Task details - Can you set down, word for word, the part of the Memorial Day pit roast post below, starting with "The community up" and going on through "Stirring the coals."?

Given passage -
• • • •
Tuesday, May 31, 2011

Memorial Day Pit Roast

The community up here on the mountain has only a few full-time residents.  But during the Summer months, when the holidays come around, many of the property owners come up to enjoy the outdoors.  To kickoff this year, at the annual Memorial Day get-together here on the mountain, we supplied two of our goats for the fire pit.

 Stirring the coals.

It was nice this year because it was more of a community effort, many pitched in to lend a hand.  It's a bit involved and the more the help the more rewarding it all is!  I don't have pictures yet of the butchering process because I'm usually the one who takes all the pictures, so maybe I'll just spare you the details of dressing and cutting the meat into good sections!  You hunters and private meat producers out there wouldn't see anything you haven't already seen anyway!

Soaking the burlap to wrap around the meat.
• • • •
The data -

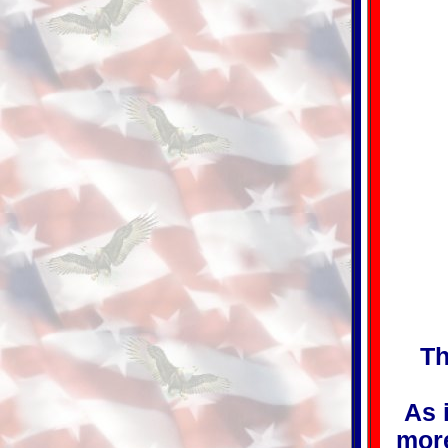
Th
As 
more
• • • •
Completed task -
The community up here on the mountain has only a few full-time residents.  But during the Summer months, when the holidays come around, many of the property owners come up to enjoy the outdoors.  To kickoff this year, at the annual Memorial Day get-together here on the mountain, we supplied two of our goats for the fire pit.

 Stirring the coals.